EXERCICES À TRAITER
1. Indiquez si chacune de ces affirmations concorde avec l'article sur la bande dessinée et le terrorisme, en répondant par oui ou par non et en citant à l'identique les mots qui tranchent : (a) Léna et les trois femmes a été dessiné par André Juillard ; (b) dans l'album, l'attentat vise une gare parisienne ; (c) selon Pierre Christin, des femmes se sont fait exploser lors des attaques de Paris.
2. Prolongez l'article sur la bande dessinée et le terrorisme à la suite de sa dernière phrase.

TEXTE DU DOCUMENT
Le fléau du terrorisme islamiste, sujet de BD? Bien sûr, on sait que la bande dessinée ne se refuse plus aucun sujet, y compris les plus difficiles, mais tout de même, peut-on traiter en «petits Mickeys» des événements comme l’attaque de Nice du 14 juillet, celles dans Paris en novembre dernier ou les autres horreurs commise par Daech? Inspirés par une actualité tristement foisonnante, de nombreux auteurs de BD n’hésitent pas à se lancer sur ce terrain difficile, dans des registres allant du réalisme quasi documentaire à la fiction la plus échevelée. Confrontés à l’impossibilité d’expliquer l’incompréhensible –comment on peut en arriver à commettre, au nom de Dieu, un attentat suicide contre une foule d’innocents–, ils choisissent souvent de «tourner autour» du phénomène: ce n’est pas le tueur qui est au cœur du récit, mais plutôt son entourage ou ses victimes.
La préparation minutieuse d’un attentat suicide en plein Paris. Objectif visé: un marché bondé de la capitale. En charge de l’opération: trois femmes musulmanes fanatisées prêtes à mourir pour leur foi. Ce scénario glaçant, et à bien des égards prémonitoires, c’est ce qu’ont pu découvrir les lecteurs de Léna et les trois femmes, écrit par Pierre Christin et dessiné par André Juillard, à sa sortie en 2009. L’organisation de l’attaque, les planques, le matériel, mais aussi et surtout le recrutement des kamikazes, leur endoctrinement méthodique, donnent à cet album déjà très remarqué lors de sa parution un retentissement tout particulier à la lumière des attaques contre Charlie Hebdo, le Bataclan, etc. Pionnier en quelque sorte du genre, Pierre Christin note –sans s’en réjouir– qu’il a «correctement anticipé l’importation du terrorisme dans les grandes villes, et notamment à Paris», ou le rôle croissant des femmes dans les attentats. Même si ce ne fut pas le cas dans les attaques de Paris, souligne-t-il, «de nombreuses femmes se sont fait exploser» dans des marchés ou des bazars au Proche-Orient.

LIGNES FOURNIES
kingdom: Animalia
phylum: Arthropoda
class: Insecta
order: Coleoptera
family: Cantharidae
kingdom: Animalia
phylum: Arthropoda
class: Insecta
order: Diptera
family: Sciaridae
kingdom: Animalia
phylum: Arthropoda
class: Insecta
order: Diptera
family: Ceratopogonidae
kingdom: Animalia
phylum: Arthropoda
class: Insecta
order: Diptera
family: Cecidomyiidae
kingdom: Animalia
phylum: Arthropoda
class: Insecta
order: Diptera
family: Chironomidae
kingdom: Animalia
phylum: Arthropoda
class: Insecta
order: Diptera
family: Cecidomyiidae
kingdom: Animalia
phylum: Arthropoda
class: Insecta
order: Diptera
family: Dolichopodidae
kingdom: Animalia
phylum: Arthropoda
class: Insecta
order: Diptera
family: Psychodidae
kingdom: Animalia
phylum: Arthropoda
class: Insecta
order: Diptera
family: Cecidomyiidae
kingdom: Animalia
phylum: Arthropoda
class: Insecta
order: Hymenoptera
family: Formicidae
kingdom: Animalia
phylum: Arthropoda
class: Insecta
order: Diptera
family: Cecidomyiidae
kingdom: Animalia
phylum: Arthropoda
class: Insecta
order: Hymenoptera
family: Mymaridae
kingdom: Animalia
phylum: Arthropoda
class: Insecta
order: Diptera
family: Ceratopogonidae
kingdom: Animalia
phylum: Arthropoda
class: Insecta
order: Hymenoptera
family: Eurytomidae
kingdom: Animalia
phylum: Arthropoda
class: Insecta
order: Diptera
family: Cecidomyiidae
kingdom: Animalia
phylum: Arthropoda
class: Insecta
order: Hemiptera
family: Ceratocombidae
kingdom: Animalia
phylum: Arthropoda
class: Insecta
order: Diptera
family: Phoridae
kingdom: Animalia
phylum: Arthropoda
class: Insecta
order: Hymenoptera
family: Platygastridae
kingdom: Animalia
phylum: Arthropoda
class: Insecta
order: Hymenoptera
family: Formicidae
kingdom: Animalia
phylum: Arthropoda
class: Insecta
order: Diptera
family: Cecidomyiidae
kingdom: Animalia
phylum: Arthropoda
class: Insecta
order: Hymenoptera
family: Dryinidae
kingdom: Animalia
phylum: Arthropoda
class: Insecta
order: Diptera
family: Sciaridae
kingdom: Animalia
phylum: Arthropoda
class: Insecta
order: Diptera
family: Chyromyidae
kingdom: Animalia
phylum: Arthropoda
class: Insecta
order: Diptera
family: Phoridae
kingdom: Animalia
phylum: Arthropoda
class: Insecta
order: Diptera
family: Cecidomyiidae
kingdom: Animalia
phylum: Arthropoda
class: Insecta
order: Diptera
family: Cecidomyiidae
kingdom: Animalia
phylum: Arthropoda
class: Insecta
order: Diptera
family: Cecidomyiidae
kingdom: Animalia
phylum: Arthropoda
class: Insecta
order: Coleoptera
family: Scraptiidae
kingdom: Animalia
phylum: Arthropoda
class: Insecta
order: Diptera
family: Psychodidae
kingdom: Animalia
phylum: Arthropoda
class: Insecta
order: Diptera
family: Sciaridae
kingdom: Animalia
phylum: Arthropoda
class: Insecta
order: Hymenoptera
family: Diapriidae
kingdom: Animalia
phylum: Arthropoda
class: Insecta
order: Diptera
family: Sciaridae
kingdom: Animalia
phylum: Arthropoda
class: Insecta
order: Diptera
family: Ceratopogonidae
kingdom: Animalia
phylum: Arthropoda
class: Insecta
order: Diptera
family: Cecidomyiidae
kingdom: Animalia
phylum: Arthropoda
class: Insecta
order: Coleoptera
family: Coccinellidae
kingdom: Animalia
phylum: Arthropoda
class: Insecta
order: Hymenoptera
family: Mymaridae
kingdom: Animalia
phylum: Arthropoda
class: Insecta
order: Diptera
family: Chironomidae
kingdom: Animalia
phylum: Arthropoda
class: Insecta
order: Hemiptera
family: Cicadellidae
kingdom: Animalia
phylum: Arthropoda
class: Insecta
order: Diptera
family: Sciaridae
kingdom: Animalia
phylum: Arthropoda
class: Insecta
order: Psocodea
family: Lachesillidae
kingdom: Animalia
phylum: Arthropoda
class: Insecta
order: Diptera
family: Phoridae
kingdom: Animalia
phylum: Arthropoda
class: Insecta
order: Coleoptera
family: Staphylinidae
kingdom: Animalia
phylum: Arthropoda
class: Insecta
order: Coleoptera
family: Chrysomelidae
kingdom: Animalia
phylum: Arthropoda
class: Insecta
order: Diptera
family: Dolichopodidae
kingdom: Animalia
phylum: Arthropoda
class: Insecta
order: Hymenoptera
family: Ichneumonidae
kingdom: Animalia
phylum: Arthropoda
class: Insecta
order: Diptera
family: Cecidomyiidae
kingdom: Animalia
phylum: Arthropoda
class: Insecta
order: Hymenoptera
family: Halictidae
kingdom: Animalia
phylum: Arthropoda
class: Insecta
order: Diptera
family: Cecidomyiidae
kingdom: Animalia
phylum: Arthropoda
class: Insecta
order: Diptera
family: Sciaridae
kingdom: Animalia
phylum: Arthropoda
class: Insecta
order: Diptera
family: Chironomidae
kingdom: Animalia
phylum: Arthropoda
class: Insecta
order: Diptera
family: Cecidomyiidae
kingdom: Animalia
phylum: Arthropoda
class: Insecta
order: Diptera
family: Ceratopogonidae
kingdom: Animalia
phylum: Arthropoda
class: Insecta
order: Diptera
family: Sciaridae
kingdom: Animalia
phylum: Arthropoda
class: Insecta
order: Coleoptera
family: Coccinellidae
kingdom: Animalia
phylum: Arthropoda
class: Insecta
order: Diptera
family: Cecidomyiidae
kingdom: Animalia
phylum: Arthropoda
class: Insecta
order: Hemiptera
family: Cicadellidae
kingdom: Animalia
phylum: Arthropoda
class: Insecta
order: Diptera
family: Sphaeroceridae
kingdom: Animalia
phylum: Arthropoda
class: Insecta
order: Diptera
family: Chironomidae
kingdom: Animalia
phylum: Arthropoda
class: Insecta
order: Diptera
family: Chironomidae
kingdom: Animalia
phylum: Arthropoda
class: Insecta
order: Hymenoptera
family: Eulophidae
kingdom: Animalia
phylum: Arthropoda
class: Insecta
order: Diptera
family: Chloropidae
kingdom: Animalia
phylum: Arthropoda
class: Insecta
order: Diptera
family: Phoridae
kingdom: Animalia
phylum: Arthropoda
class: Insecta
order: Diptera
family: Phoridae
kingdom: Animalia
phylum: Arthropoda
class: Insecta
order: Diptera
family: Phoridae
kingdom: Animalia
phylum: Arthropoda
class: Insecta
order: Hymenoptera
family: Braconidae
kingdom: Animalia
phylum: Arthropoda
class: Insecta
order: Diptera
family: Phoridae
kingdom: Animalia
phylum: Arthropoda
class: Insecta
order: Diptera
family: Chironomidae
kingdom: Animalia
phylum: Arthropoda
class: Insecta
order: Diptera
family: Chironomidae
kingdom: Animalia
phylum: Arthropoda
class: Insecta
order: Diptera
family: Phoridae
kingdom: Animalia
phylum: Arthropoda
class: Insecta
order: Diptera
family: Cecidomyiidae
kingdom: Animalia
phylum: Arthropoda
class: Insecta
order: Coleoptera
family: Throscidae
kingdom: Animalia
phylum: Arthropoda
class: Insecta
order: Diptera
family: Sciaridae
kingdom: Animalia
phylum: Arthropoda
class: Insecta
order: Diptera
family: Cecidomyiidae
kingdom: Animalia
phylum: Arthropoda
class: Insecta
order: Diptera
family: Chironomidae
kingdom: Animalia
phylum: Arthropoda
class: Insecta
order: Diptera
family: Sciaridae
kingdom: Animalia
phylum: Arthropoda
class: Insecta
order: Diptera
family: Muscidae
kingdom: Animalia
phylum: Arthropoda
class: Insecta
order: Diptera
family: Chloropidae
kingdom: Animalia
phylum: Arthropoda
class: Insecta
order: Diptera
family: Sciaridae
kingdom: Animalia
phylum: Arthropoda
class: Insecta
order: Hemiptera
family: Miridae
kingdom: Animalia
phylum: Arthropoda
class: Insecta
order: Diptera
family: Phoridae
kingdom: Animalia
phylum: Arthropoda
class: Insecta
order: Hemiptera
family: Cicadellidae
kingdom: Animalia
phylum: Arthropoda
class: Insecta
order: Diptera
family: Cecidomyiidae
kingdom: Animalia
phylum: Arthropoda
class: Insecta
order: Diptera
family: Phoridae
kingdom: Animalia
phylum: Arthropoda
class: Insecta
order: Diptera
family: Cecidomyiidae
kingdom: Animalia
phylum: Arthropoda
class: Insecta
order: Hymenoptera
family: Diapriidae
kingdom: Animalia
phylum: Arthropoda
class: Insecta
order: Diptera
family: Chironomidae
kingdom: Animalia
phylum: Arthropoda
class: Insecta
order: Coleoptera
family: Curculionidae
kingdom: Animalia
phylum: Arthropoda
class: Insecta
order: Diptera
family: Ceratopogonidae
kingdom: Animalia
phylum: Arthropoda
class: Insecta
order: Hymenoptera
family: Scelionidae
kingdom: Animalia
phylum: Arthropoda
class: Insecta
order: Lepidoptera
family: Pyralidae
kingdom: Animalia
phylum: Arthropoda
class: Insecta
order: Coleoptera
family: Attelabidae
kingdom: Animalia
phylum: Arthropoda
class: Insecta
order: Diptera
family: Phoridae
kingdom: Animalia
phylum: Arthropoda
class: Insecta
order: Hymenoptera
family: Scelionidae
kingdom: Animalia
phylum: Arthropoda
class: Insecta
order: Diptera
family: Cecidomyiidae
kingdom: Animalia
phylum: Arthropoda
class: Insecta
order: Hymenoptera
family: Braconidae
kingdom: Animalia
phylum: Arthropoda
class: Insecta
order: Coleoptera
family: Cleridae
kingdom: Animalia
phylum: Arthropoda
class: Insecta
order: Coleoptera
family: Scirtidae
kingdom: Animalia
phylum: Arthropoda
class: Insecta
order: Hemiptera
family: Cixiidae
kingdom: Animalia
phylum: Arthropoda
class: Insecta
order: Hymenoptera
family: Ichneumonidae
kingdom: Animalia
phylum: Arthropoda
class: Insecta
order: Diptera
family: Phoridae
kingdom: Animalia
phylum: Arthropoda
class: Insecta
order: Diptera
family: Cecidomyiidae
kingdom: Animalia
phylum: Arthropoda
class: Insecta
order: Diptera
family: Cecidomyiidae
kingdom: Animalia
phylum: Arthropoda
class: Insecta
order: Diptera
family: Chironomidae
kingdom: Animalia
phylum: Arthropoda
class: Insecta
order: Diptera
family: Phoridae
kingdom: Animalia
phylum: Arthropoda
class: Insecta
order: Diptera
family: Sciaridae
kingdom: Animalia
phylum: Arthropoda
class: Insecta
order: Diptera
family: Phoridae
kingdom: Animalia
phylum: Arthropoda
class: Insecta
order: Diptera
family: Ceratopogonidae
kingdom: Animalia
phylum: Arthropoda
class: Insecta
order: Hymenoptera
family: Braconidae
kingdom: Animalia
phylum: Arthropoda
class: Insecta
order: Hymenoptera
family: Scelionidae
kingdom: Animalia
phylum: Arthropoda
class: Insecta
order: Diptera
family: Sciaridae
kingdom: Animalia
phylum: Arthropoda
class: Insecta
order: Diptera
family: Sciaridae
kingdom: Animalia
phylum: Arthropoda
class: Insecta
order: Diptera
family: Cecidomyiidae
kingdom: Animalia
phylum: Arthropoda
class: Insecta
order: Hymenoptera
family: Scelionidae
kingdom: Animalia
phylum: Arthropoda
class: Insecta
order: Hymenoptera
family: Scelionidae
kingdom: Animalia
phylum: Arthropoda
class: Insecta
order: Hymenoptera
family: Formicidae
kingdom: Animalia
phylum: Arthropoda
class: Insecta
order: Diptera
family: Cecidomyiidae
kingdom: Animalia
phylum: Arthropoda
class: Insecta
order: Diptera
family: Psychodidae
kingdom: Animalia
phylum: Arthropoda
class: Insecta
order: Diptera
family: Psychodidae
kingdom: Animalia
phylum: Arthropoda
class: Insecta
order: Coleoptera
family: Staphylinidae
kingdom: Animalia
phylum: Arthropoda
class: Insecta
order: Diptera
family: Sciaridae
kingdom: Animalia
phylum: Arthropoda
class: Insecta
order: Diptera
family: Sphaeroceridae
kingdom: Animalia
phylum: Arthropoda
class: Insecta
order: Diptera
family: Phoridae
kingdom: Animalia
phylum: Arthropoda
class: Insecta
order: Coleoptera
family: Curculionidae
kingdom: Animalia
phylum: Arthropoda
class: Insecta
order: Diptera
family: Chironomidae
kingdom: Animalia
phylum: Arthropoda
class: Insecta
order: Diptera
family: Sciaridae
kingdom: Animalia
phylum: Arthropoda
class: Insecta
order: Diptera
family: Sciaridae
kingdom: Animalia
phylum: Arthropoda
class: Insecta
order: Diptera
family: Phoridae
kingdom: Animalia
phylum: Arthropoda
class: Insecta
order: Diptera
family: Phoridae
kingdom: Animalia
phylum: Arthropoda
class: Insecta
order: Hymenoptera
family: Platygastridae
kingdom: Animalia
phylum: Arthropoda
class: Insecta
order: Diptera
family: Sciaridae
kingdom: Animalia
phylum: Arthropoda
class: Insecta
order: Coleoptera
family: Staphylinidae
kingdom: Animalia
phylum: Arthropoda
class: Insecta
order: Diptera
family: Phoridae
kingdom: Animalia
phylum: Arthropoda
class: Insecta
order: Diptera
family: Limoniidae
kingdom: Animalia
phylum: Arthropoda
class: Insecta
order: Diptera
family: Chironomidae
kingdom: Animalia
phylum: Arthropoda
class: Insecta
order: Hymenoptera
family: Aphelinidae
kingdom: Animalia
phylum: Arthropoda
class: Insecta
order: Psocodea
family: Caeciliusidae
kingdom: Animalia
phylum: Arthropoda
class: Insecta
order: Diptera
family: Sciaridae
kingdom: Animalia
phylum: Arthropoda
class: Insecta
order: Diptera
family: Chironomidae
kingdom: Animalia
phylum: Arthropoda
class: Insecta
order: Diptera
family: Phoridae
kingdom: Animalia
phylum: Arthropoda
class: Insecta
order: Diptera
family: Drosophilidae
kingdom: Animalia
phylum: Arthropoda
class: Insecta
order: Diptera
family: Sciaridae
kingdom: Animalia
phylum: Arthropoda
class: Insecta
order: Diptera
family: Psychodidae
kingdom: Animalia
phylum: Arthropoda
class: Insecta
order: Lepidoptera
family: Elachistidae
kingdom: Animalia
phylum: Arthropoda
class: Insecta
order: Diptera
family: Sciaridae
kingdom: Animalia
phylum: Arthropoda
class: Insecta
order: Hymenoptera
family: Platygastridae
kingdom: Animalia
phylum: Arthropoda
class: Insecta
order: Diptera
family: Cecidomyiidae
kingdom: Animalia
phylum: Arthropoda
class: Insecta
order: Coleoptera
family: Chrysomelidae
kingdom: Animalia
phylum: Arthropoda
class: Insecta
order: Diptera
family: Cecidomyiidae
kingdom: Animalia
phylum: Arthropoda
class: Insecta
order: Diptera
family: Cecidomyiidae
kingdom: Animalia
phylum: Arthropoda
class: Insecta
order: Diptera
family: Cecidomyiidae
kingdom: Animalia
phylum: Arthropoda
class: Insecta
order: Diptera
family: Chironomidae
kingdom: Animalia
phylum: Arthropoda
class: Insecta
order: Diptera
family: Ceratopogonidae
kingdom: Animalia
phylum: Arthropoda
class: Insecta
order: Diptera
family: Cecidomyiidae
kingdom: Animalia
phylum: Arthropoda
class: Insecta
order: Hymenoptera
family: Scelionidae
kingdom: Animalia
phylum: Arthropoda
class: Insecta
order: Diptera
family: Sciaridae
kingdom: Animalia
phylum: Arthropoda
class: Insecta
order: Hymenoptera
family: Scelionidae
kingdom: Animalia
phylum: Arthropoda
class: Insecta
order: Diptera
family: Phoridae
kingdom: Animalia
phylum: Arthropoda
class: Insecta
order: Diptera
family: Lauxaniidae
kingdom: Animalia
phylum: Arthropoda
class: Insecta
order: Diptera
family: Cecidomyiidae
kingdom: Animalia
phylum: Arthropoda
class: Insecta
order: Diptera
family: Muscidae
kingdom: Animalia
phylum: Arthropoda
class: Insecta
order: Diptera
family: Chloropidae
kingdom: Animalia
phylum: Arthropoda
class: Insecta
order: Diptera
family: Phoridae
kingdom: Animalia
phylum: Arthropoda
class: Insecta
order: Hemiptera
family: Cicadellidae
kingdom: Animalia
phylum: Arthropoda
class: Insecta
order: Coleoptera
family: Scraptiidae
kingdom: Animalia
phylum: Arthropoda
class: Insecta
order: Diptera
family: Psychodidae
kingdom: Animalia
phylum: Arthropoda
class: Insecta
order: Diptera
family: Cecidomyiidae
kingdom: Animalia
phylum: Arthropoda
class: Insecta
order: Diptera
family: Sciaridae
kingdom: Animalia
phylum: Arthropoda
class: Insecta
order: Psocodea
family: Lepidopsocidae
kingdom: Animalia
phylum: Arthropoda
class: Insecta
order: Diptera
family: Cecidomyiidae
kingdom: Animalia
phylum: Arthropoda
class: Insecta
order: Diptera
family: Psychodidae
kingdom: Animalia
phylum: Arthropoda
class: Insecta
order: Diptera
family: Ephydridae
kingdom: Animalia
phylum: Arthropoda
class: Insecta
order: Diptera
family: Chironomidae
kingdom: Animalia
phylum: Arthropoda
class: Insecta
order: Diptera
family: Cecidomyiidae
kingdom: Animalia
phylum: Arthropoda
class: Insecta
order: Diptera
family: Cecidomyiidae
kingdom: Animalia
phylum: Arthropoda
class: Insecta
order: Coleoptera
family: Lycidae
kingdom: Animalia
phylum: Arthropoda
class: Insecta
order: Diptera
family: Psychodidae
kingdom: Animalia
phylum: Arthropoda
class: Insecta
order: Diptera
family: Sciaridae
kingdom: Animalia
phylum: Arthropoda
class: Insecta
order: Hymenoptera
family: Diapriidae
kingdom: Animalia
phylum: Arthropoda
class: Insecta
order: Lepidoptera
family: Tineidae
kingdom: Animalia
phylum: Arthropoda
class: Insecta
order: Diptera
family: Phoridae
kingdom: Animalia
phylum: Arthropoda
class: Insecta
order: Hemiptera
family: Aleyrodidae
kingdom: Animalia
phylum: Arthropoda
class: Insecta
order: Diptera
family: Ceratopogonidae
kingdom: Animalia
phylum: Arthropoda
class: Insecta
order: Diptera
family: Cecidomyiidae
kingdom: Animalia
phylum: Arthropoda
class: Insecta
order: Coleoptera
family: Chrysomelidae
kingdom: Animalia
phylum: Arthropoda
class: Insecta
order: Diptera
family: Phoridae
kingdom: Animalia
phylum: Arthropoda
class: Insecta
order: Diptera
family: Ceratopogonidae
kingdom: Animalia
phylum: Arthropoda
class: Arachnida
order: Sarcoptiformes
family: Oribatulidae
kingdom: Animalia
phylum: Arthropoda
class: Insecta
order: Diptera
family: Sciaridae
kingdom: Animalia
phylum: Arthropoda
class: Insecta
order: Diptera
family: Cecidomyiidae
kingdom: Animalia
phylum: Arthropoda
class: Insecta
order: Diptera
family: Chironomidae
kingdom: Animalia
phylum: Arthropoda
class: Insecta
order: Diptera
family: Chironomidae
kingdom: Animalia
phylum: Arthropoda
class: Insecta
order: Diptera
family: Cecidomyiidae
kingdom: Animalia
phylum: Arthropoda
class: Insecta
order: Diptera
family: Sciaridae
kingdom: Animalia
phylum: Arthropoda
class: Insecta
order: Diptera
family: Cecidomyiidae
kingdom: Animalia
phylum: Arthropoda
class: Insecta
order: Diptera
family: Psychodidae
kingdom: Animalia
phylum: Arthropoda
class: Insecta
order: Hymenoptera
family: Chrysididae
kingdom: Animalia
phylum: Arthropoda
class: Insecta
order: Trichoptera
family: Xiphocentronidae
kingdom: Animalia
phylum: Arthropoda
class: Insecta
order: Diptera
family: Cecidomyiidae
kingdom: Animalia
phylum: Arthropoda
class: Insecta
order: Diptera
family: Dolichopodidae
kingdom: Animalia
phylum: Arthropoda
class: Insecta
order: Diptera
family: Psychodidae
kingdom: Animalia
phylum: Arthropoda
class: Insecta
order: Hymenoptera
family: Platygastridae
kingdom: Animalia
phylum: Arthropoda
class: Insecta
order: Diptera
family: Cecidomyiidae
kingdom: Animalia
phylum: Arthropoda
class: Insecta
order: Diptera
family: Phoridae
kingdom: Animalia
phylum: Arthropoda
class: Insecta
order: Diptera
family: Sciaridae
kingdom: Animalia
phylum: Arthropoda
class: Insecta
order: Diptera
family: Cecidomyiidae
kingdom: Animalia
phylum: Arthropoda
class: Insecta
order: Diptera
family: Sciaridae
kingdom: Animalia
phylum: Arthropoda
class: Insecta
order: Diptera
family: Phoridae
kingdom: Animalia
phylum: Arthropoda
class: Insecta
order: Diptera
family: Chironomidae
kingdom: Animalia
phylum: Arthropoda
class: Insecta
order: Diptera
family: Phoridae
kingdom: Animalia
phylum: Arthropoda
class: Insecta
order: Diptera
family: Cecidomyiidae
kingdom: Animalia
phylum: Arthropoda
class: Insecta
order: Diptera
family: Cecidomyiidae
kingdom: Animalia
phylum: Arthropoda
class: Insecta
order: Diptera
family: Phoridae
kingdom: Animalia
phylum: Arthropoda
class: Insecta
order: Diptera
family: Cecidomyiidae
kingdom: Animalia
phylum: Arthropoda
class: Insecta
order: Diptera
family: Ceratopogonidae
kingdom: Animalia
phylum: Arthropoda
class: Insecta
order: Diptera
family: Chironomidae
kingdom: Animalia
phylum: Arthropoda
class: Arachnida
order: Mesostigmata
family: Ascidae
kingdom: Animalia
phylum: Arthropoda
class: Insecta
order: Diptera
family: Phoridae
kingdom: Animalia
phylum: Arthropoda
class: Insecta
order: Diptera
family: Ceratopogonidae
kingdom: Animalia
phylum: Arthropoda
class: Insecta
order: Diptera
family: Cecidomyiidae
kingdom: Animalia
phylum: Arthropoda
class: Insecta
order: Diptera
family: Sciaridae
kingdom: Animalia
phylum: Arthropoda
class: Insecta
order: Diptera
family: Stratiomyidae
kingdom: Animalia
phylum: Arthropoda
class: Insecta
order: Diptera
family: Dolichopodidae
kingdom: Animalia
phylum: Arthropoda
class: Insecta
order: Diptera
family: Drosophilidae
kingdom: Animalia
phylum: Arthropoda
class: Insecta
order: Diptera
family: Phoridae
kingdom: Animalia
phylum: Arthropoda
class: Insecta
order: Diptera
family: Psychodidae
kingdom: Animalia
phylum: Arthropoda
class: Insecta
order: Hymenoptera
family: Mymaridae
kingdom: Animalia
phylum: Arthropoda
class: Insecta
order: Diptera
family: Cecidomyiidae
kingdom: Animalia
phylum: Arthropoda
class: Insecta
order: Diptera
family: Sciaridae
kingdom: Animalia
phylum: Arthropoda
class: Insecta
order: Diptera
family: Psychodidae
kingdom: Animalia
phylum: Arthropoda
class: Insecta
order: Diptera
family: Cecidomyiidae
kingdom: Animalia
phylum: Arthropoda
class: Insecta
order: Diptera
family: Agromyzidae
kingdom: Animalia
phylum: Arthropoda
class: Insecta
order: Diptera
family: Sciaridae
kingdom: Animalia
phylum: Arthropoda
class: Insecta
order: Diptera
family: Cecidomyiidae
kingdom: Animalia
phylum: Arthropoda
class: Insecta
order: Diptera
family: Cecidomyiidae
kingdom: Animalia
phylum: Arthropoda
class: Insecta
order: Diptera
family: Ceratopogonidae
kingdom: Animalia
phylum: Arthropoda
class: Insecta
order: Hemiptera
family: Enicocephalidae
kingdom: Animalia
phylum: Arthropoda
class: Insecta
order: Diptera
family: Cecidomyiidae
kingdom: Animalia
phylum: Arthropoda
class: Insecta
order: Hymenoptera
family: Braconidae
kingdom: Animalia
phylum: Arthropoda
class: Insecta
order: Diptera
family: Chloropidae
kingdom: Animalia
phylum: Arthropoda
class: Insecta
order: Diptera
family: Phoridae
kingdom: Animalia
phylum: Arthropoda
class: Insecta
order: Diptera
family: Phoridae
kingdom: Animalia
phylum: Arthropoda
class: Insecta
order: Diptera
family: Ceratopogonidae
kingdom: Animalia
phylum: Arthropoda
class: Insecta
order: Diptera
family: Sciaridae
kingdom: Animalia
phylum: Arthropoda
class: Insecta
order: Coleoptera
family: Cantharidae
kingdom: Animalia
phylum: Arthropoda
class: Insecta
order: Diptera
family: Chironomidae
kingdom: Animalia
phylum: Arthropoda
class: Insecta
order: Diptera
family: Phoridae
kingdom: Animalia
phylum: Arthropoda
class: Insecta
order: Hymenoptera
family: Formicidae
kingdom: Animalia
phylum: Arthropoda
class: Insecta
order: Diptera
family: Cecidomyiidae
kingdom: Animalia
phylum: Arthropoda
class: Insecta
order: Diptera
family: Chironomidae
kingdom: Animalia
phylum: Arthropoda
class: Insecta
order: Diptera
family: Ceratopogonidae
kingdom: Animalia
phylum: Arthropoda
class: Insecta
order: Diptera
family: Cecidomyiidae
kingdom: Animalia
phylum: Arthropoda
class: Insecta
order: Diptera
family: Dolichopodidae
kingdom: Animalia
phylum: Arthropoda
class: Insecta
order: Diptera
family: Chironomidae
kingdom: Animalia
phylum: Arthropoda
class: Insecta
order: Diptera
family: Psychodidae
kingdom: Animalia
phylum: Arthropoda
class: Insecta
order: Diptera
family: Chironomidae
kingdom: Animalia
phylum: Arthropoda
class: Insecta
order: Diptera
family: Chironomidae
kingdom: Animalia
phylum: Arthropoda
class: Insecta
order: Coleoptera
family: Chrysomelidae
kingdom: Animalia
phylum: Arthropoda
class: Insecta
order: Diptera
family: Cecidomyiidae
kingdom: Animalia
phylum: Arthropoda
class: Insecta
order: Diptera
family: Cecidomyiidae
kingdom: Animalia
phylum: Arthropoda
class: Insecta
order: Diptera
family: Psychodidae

RÉPONSES PAR EXERCICE
1.
(a) Oui : « écrit par Pierre Christin et dessiné par André Juillard ».
(b) Non : « Objectif visé: un marché bondé de la capitale ».
(c) Non : « Même si ce ne fut pas le cas dans les attaques de Paris ».

2.
L’intérêt de Christin pour la question remonte loin: dès 1979, le célèbre album Les phalanges de l’Ordre noir signé avec Bilal mettait en scène la violence politique au service d’une cause, avec l’affrontement sanglant, longtemps après la fin de la guerre d’Espagne, entre anciens fascistes et rescapés des Brigades internationales. Pour l'auteur, il s’agissait alors de dénoncer le fait «qu’une partie de la gauche apportait une certaine caution à des pratiques de terrorisme aveugle». Le scénariste y voyait une «confusion mentale» qu’il retrouve désormais dans les questions touchant au terrorisme islamiste.
Pour les auteurs qui abordent aujourd’hui ce domaine, la motivation part souvent de l’incompréhension radicale ressentie face aux actes terroristes. «Il faut comprendre pourquoi on en arrive là», explique Laurent Galandon, scénariste de L’Appel. Essayer de comprendre, ajoute-t-il aussitôt, «ça ne retire rien à l’horreur des actes, mais on ne combat le mal que quand on le comprend».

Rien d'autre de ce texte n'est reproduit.